En dépit de l'ALENA et de la mondialisation, le français continue à dominer la vie économique québécoise.

En dépit de l'ALENA et de la mondialisation, le français continue à dominer la vie économique québécoise.

Selon une étude rendue publique par l'Institut C.D. Howe, 67,1% des entreprises étaient sous contrôle francophone en 2003 au Québec, une proportion qui n'a cessé d'augmenter au cours des 40 dernières années.

En outre, le statut économique des francophones et des personnes bilingues n'a cessé de s'améliorer dans la province pendant toutes ces années.

«Je n'aurais pas été surpris de voir une légère baisse de la place des francophones à cause de l'ALENA (Accord du libre-échange nord-américain), alors qu'en fait, il y a une légère augmentation», déclare l'un des auteurs de l'étude, François Vaillancourt, professeur au département de sciences économiques de l'Université de Montréal, en entrevue avec La Presse Affaires.

«C'est étonnant de voir la résistance de l'économie québécoise à la présence d'entreprises étrangères.»

En 1961, les francophones ne contrôlaient que 47,1% des entreprises au Québec. Les Québécois anglophones étaient très présents puisqu'ils contrôlaient 39,3% des entreprises. Le reste des entreprises, soit 13,6%, était sous contrôle étranger.

En 2003, les anglophones ne contrôlaient plus que 22,9% des entreprises au Québec et les étrangers, 10%.

Dans le secteur des finances, on assiste à un véritable renversement: en 1961, les francophones ne contrôlaient que 25,8% des entreprises de ce secteur alors que les anglophones étaient bien en selle avec un contrôle sur 53,1% des entreprises. Pas moins de 21,1% des entreprises étaient sous contrôle étranger.

En 2003, surprise, les étrangers ne contrôlaient plus que 9,3% des entreprises et les anglophones, 30,4%. Les francophones se réservaient la part du lion avec un contrôle sur 60,3% des entreprises.

M. Vaillancourt note toutefois que la croissance de la propriété francophone a ralenti entre 1991 et 2003, comparativement à un taux de croissance beaucoup plus rapide entre 1961 et 1991.

«Ça continue de monter, mais moins vite», indique-t-il.

Le chercheur note que la propriété des entreprises est un facteur déterminant dans l'utilisation du français sur le marché du travail au Québec. Or, le français se révèle de plus en plus payant.

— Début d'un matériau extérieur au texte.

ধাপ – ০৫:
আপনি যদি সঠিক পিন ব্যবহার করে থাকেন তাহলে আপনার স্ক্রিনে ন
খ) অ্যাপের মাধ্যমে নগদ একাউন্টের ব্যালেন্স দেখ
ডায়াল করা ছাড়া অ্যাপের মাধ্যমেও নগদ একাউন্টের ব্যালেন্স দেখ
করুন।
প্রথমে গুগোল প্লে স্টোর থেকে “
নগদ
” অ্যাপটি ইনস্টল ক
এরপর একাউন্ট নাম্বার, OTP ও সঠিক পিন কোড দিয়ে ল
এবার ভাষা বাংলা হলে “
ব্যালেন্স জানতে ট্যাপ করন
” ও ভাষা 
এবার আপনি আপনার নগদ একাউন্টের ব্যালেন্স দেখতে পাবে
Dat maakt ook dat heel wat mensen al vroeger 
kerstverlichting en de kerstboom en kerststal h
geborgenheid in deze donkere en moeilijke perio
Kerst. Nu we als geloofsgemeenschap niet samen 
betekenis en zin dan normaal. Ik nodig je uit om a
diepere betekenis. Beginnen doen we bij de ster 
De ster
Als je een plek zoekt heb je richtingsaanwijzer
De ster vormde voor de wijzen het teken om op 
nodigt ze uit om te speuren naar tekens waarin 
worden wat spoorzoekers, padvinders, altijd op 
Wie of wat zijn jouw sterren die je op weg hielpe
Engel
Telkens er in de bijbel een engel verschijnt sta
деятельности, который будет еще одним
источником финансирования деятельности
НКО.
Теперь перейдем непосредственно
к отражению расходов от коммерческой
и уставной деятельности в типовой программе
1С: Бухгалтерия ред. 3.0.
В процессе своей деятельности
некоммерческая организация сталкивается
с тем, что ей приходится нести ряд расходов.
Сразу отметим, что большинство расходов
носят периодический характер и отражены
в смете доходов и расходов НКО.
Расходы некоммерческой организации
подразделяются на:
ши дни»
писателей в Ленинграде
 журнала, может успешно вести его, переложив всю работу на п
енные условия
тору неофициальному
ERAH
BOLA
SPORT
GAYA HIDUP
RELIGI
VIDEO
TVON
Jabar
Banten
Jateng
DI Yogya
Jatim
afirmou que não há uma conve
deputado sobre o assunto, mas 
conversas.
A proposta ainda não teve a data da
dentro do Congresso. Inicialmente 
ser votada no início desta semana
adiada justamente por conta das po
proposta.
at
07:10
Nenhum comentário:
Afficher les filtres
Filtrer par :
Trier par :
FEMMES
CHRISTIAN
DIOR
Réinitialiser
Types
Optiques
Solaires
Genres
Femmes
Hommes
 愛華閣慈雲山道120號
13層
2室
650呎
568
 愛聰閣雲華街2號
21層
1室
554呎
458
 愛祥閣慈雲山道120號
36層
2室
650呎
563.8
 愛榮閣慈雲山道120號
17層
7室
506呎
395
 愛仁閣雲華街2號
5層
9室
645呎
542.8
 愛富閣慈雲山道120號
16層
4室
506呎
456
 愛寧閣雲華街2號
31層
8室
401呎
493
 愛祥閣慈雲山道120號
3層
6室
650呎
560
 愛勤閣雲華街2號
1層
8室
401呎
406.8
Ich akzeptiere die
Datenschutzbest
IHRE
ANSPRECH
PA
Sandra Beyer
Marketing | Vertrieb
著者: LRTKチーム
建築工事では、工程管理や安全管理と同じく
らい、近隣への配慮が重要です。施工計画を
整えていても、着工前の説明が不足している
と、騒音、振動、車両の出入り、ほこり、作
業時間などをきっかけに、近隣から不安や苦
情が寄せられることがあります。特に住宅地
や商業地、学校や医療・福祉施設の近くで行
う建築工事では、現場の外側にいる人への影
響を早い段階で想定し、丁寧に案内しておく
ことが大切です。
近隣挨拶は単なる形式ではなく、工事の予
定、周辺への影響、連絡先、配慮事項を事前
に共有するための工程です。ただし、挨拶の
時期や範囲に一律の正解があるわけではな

«Lorsqu'on regarde les écarts de revenu, ce qui est intéressant, c'est que le rendement du français et du bilinguisme se renforce au Québec, autant pour les hommes que pour les femmes», déclare M. Vaillancourt.

En 1970, les hommes anglophones bilingues étaient au sommet de l'échelle avec un revenu moyen de 8938$. Les anglophones unilingues n'étaient cependant pas loin derrière, avec un revenu de 8171$.

Les francophones bilingues ne tombaient qu'au quatrième rang, avec un revenu de 7363$, derrière les allophones bilingues (7481$). Quant aux francophones unilingues, ils traînaient la patte avec un salaire de 5136$, derrière les allophones parlant anglais (6462$) et les allophones parlant français (5430$).

Les francophones bilingues ont finalement pris le haut du pavé en 2000 avec un revenu moyen de 38 851$, surpassant pour la première fois les anglophones bilingues, avec un revenu de 38 745$.

«Les langues qui survivent sont celles auxquelles on peut associer de l'argent, affirme M. Vaillancourt. Si votre langue ne vaut absolument rien, personne ne va l'apprendre.»

Il attribue l'amélioration du statut socio-économique des francophones à l'expansion du secteur public au Québec, à l'apparition du Québec inc., mais aussi au départ d'un certain nombre d'anglophones instruits au cours de la période 1970-2000, en raison de la menace de la souveraineté, mais aussi en raison de l'attrait de l'Ouest canadien.

L'anglais demeure cependant un outil important: en 2000, les anglophones unilingues et les allophones bilingues continuaient à surpasser les francophones unilingues quant au revenu moyen, ce qui amène M. Vaillancourt à préconiser une ou des années d'immersion en langue anglaise pour les jeunes québécois francophones.